The key is read, search, read, search again, and then ask. 95% of the time I find the answers by searching.

Good luck!

-- Steven


----------



## indypartridge (Nov 18, 2004)

Hello and Welcome!

Lots of beeks here have Top Bar Hives - there's even an entire sub-forum dedicated to TBH topics.

Ask your local club members if there are any nearby suppliers of bee equipment. There may be nearby distributors for one of the major suppliers. For example, Mann Lake has a distributor about an hour and half west of you in Columbia:
http://www.mannlakeltd.com/infopage.asp?idPage=78

As for protective gear, I started out with several old white shirts I bought at the re-sale store. Those, with jeans, a veil and gloves were all I wore for several years (although I stopped wearing gloves my 2nd year). I also have some old painters overalls that I've worn a very few times when the bees were cranky.
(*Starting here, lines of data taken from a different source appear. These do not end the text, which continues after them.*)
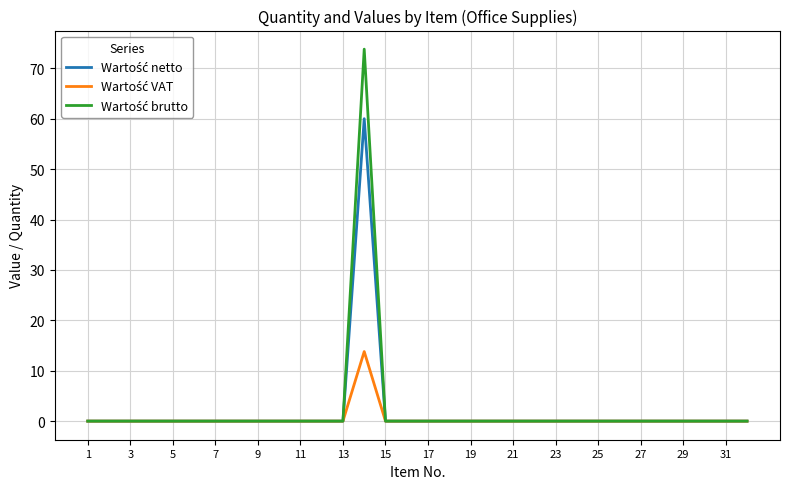

What is the maximum value shown in the chart?

73.8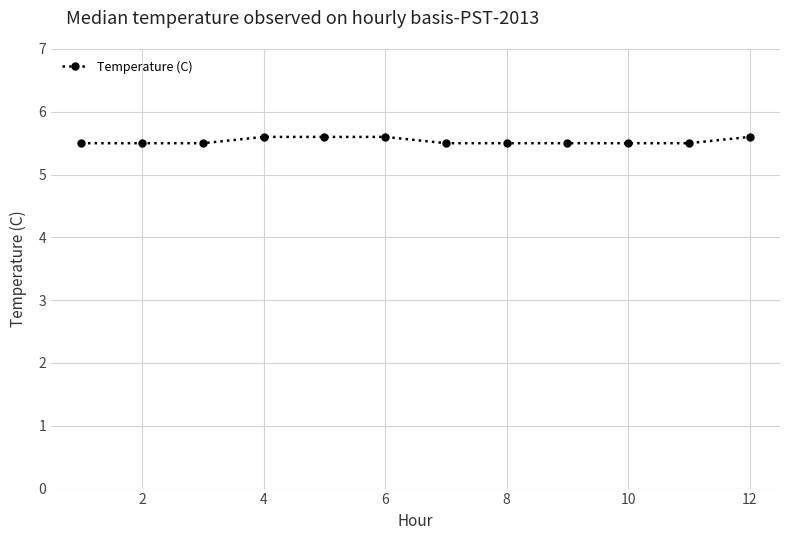

What is the greatest value displayed?

5.6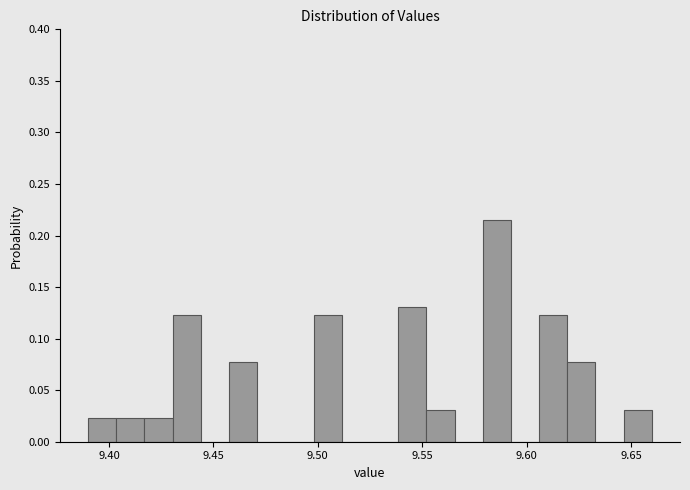

Around what value on the x-axis is the tallest bar? Give the approximate position of its centre, as read against the axis.

9.585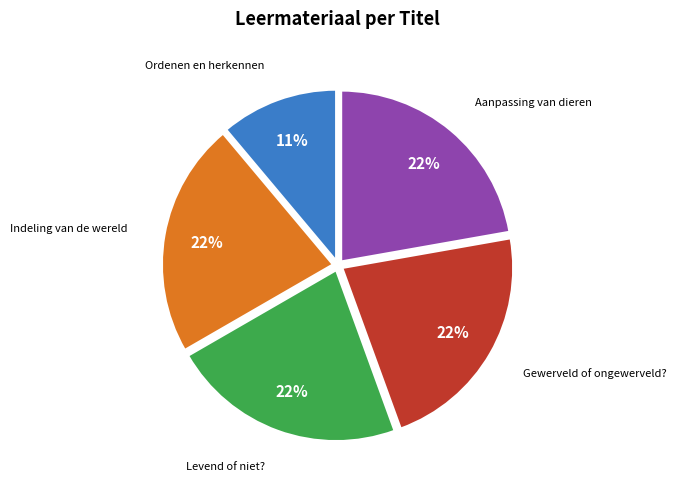

To the nearest percent, what percentage of the pie is Indeling van de wereld?

22%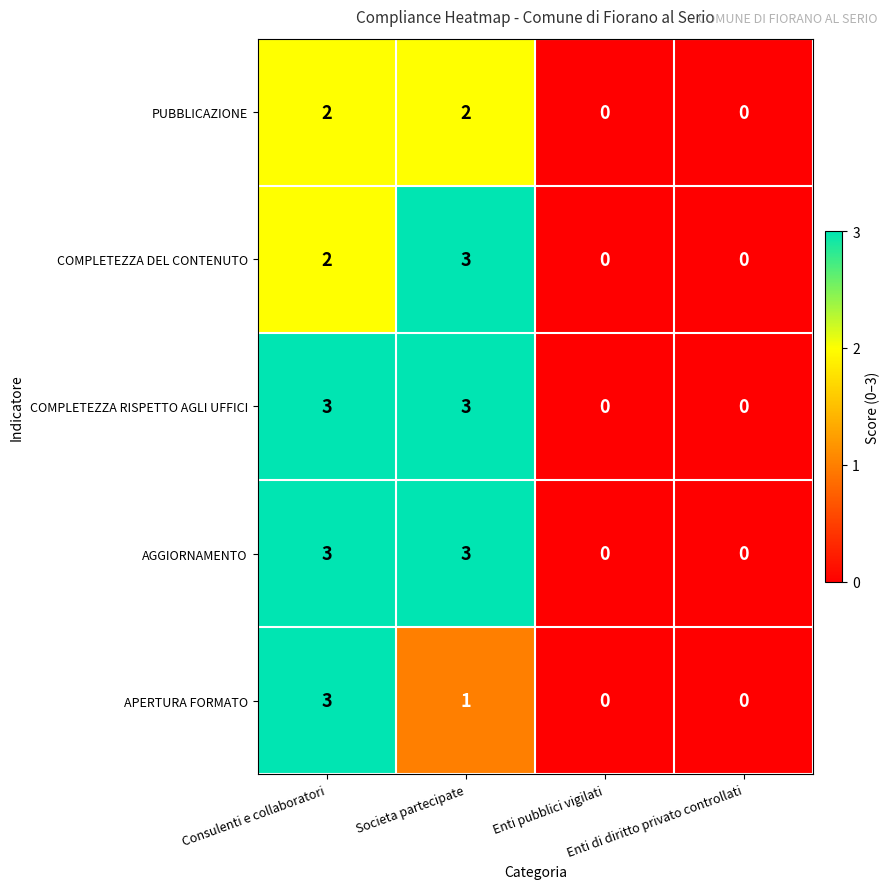

Count the AGGIORNAMENTO values in the range 0 to 3.

4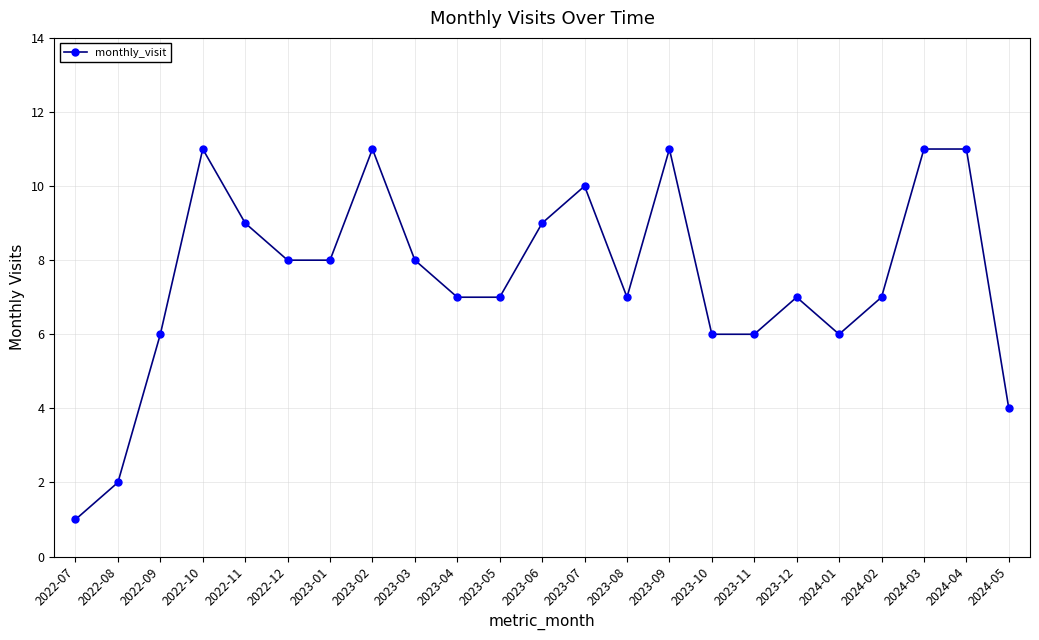

True or false: the data shows 10 at 2023-07.

True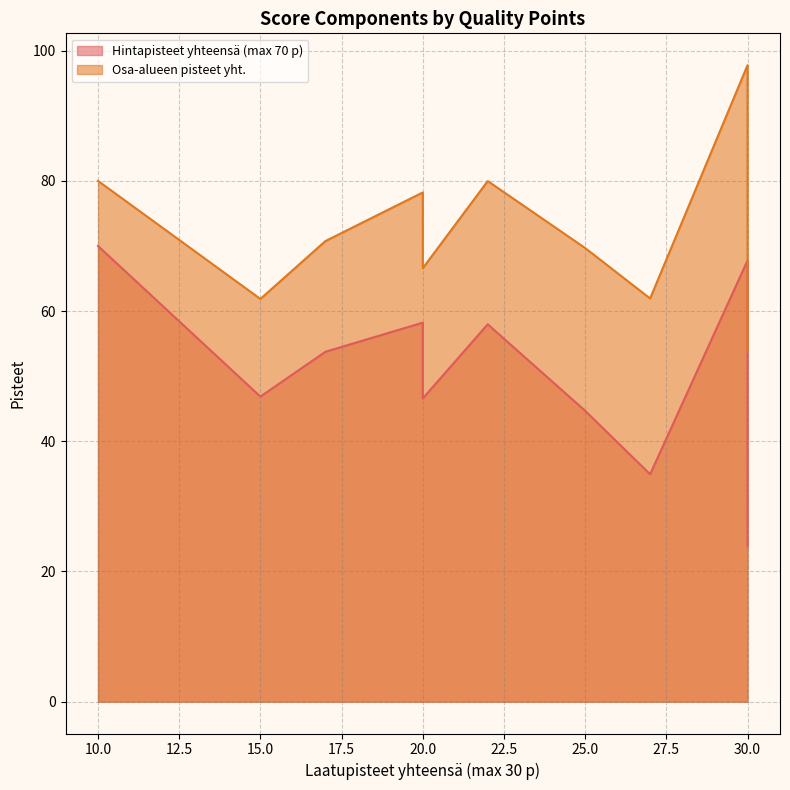

What is the average value of the Osa-alueen pisteet yht. series?

74.0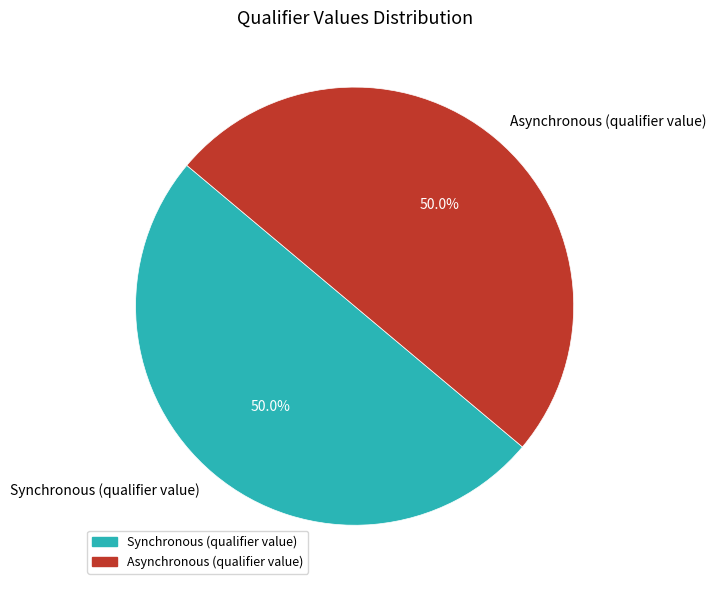

To the nearest percent, what percentage of the pie is Asynchronous (qualifier value)?

50%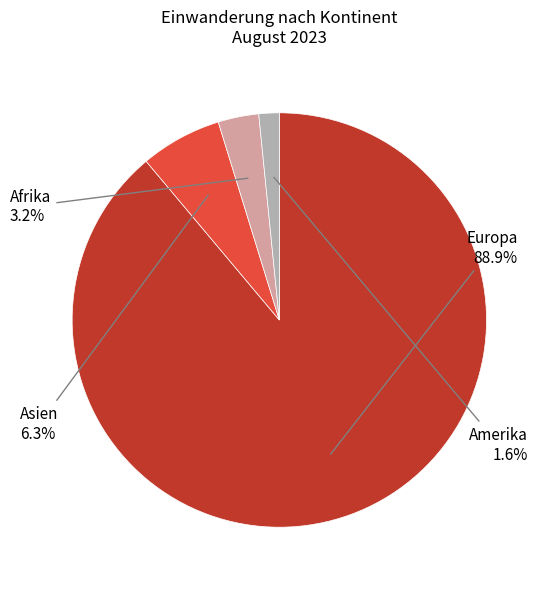

Is there any slice that represents more than half of the pie?

Yes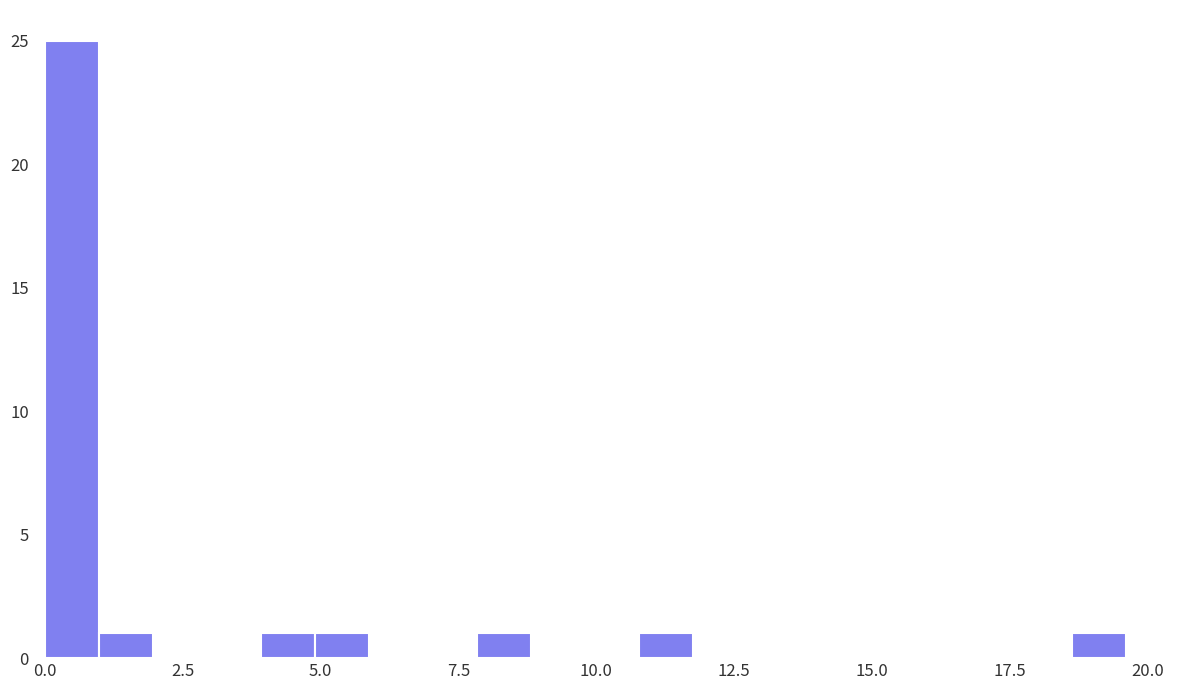

Around what value on the x-axis is the tallest bar? Give the approximate position of its centre, as read against the axis.

0.5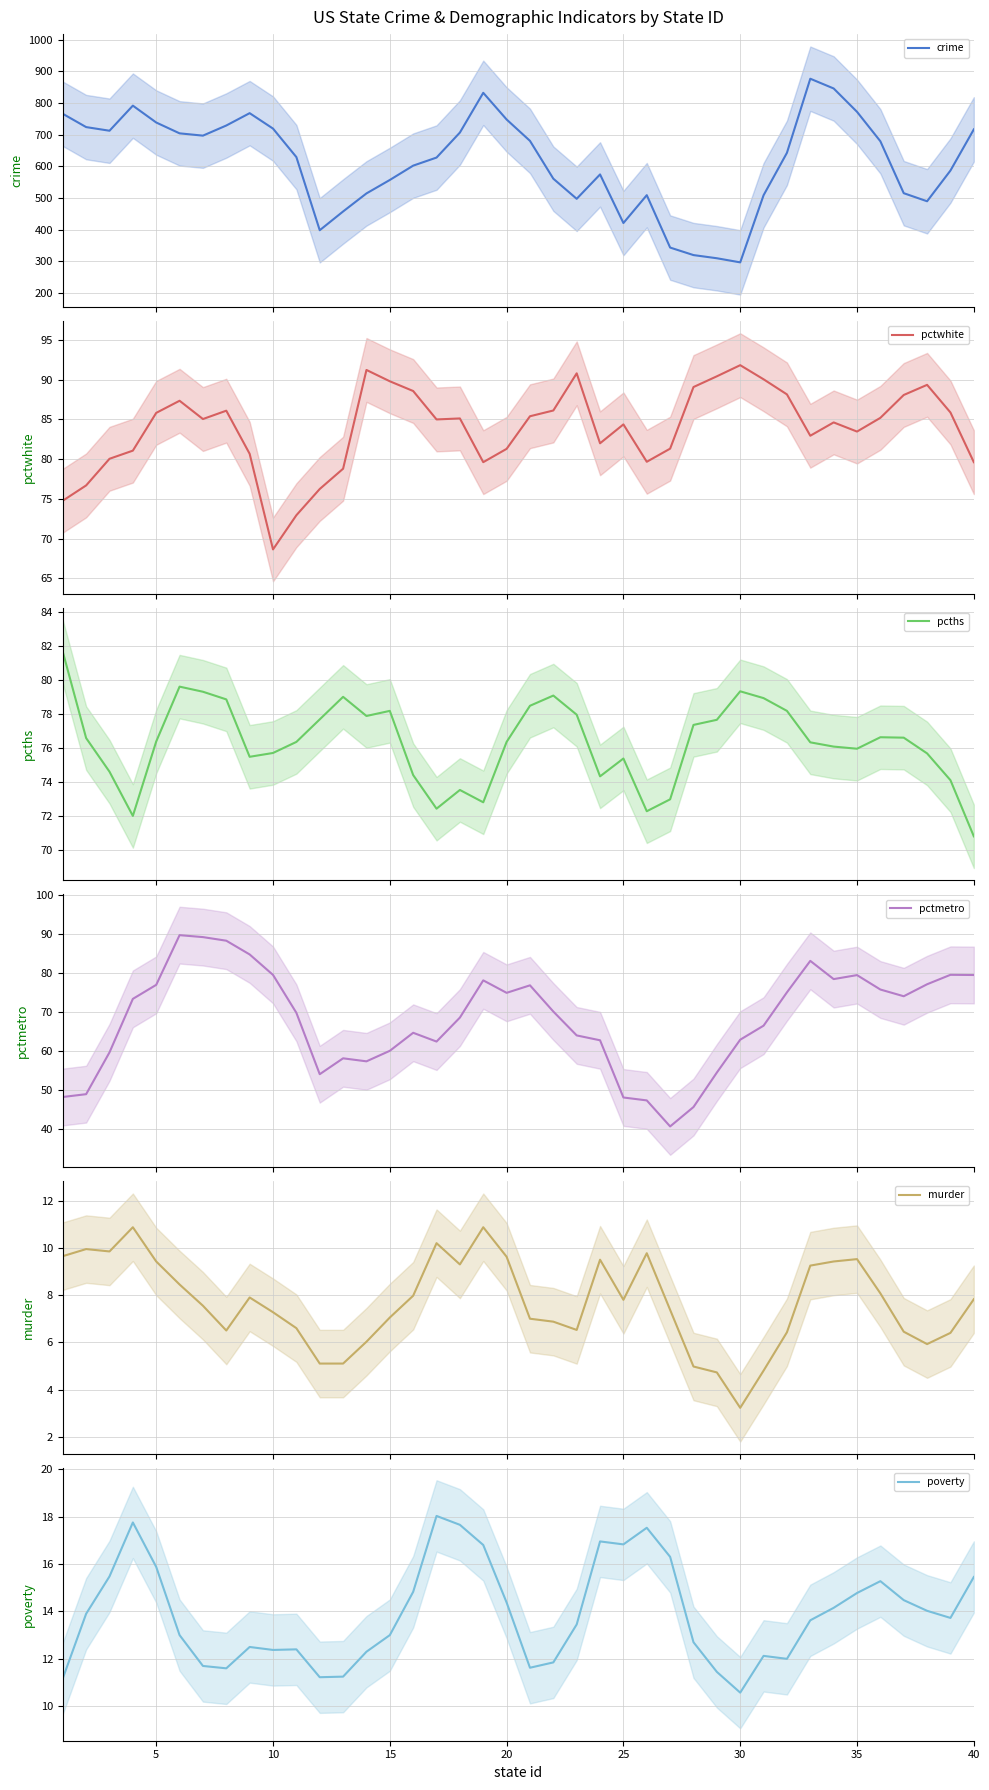

What is the highest value of the pctwhite series?

91.8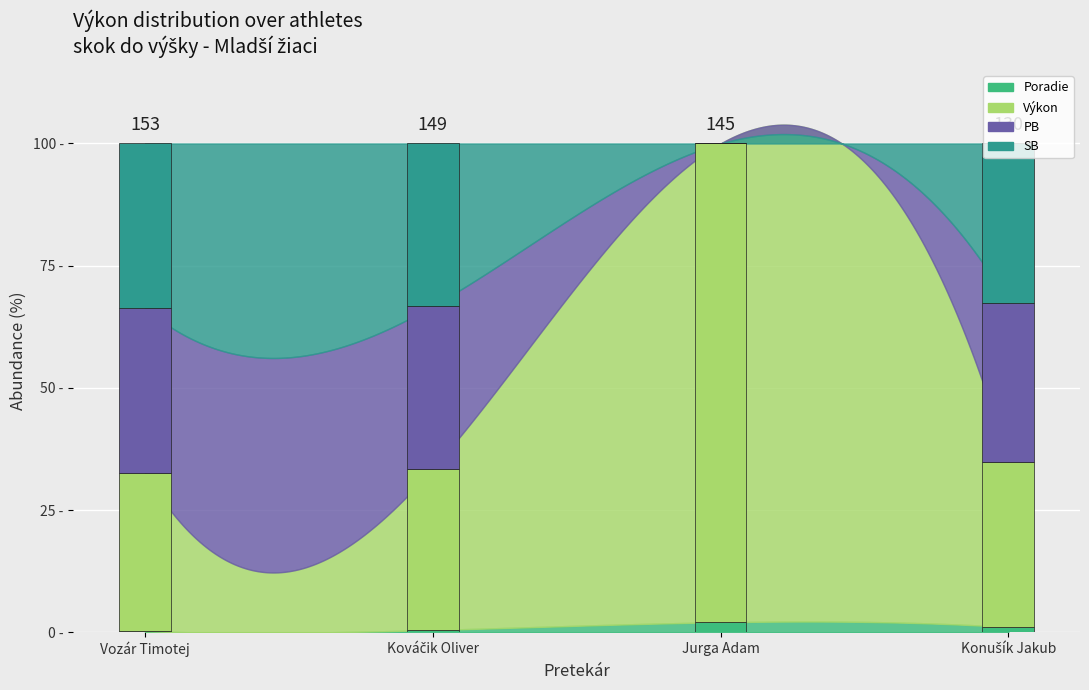

List the labels in order of SB value, largest first.

Vozár Timotej, Kováčik Oliver, Konušík Jakub, Jurga Adam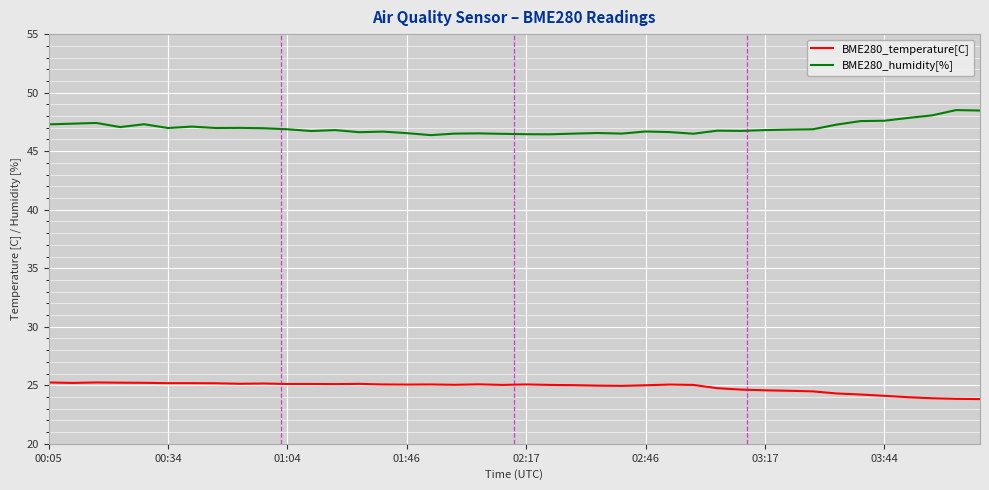

What is the maximum value for BME280_temperature[C]?

25.2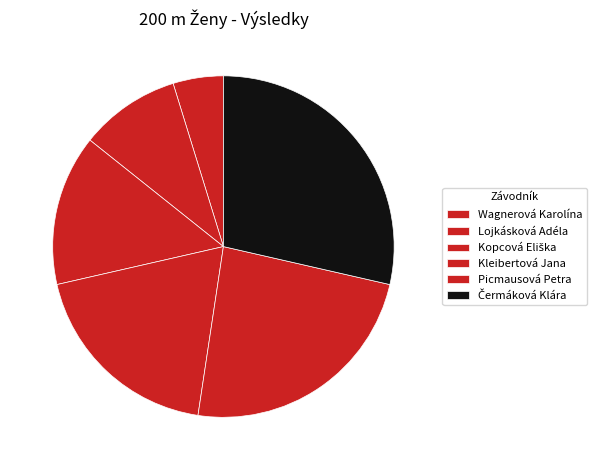

Rank the categories by value from highest to lowest.

Čermáková Klára, Picmausová Petra, Kleibertová Jana, Kopcová Eliška, Lojkásková Adéla, Wagnerová Karolína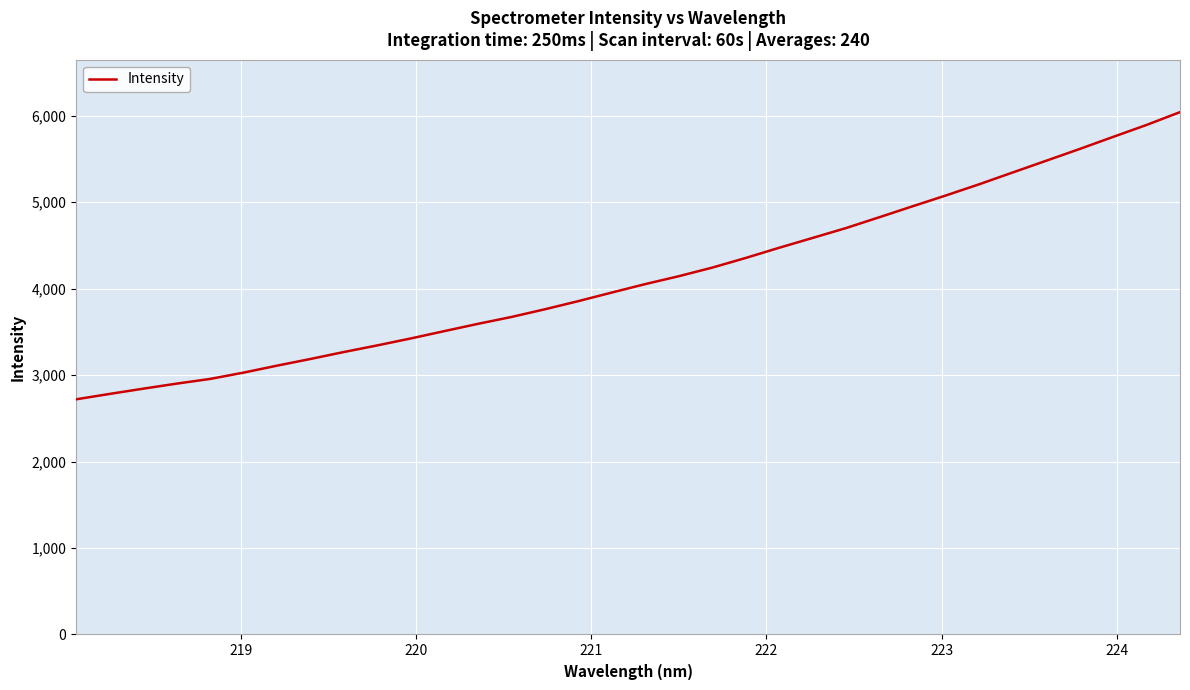

What is the difference between the maximum and minimum values?

3320.5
And you'll need a smoker and hive tool.


----------



## Gibbus (Apr 22, 2009)

Welcome - 
There are lots of top bar folks out there, and even though I'm not one of them, you are still in good company.
The only equipment you REALLY need (after your hive) is a veil for when they get a bit testy, though a smoker _does_ come in handy a bit. An old chisel is a great hive tool, rubber bands if you're wearing shorts and dont want any suprises when you sit down in the car, crush and strain is pretty effective as extraction, etc. (But these are just my suggestions. There may be others)


----------



## AmericasBeekeeper (Jan 24, 2010)

Welcome, they do make bee suits in super extra large healthy man size!


----------